The fruits of sadhana are always available. The irony is that it cannot be sought out as a goal, it’s a gift of grace. Abhyasa-Vairagyam at play.
The first class of this year was a good reminder of my responsibilities as a student. Homework. Our teacher began with a little introduction to the difference between a beginner class and an intermediate one. He used a beautiful analogy of jodaakshar. There is no English equivalent for the term. The closest would be conjunct consonants. Those familiar with Sanskrit will know how two or three letters can be combined to produce a single syllable. For example, the ‘sya‘ bit in tasya. It is represented as one unit unlike in English. Two letters combined in a certain order. He likened the beginner practice to working on the gross actions and the intermediate one to that of using these jodaakshar. Combining multiple actions and using our consciousness.
It got me thinking about language and it’s ability in conveying what is not explicitly articulated.
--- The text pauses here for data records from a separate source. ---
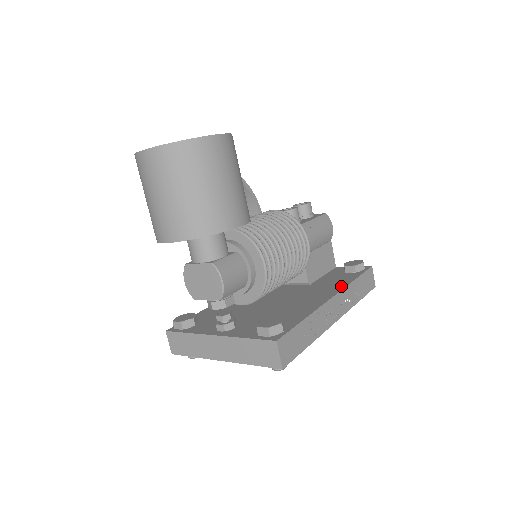
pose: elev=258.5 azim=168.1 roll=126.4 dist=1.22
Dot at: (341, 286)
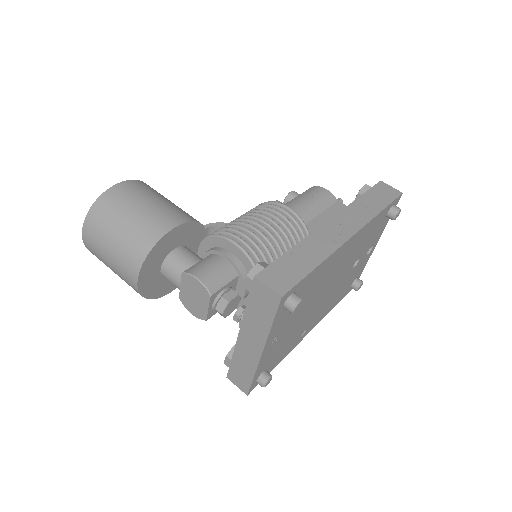
Dot at: occluded
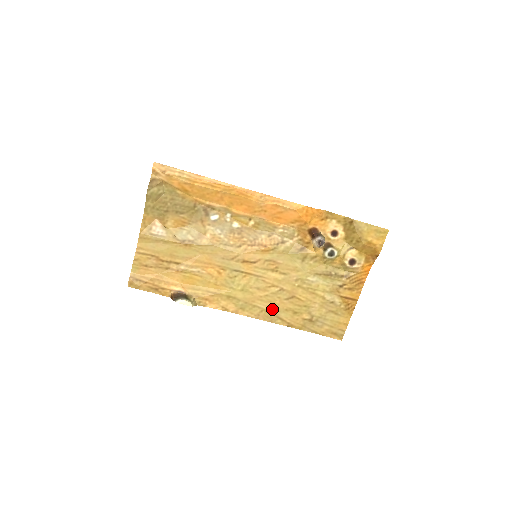
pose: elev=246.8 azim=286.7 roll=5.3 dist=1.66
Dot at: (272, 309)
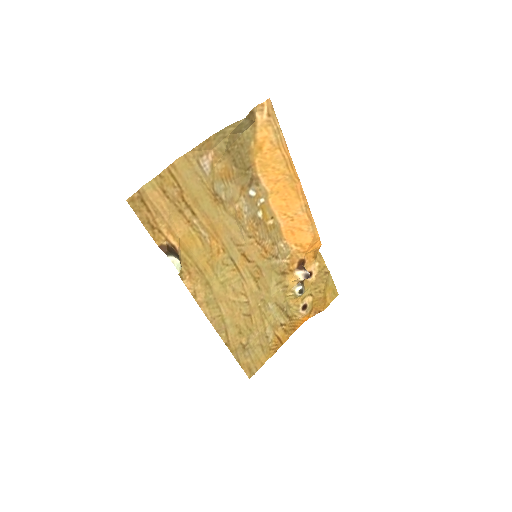
Dot at: (228, 318)
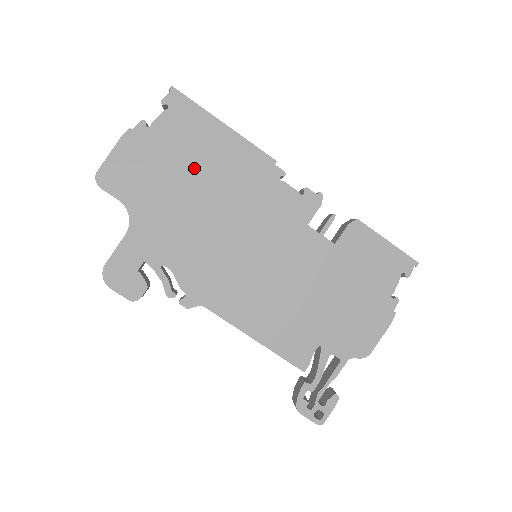
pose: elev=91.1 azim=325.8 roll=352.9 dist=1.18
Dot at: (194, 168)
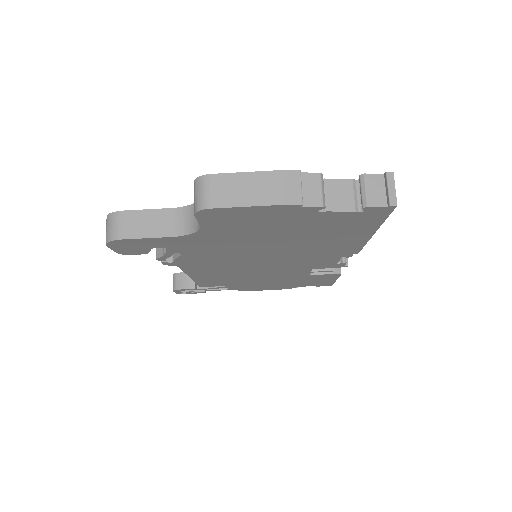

Oftentimes, the nuances implicit in the teachings are the hidden gems in a class. The symbolism, the underlying basic building blocks couched in alignment instructions. As students beginning to learn how to use these conjunct consonants of asana, the possibilities are endless. In school, we would be required to write the conjuncts down repeatedly until it became an unconscious habit. Repetition and memorisation has always been a key part of the Indian way of learning. I can see the benefit of that practice more clearly now. Just like in asana. The internal checkpoints as I get into an asana and adjust, readjust and examine can be possible only with repetition. Over many instances, sometimes there is a glimpse of more than the physicality. That usually marks a shift in internalising the pose followed by long periods of practising the new normal until there is another breakthrough.
I don’t feel that it is about the final classic expression of the asana but more of the internal landscape. That’s why sometimes a pose feels like I can hold it forever and there is no sense of time. Akin to what my friend, Michael wrote about in a recent post, the bhava. It’s an internal posturing.
Post class, I was running some errands and had to walk a bit in an older part of the city. I came across a house named Purshottam House. It set of a chain of thoughts about the name Purshottam. That’s an address Arjuna gives Krishna in the Geeta. It is also an Indian name. How far back did we start giving ourselves names and family names? A child is named with lot of love by his/her parents and there is some symbolism connected with it. But, over the years and generations, it loses its reference and becomes just a name. In our puranas and ithihas, names of the characters are rich in their symbolism. The name was bestowed or earned through tapas/benediction. Although still practised, the tradition of finding suitable syllables for a name is a dwindling one. Most babies are now named for how unique the names sound etc. The astrological context is removed. It is hard to sift through all the repackaged traditions to find authentic ones. They are usually the ones without any media chatter and need for validation.
Maybe sounds and language are my tools to learn. It feels good to find them back in my life, I was lost without their guidance. The texts speak to me once again and my heart is filled. In gratitude.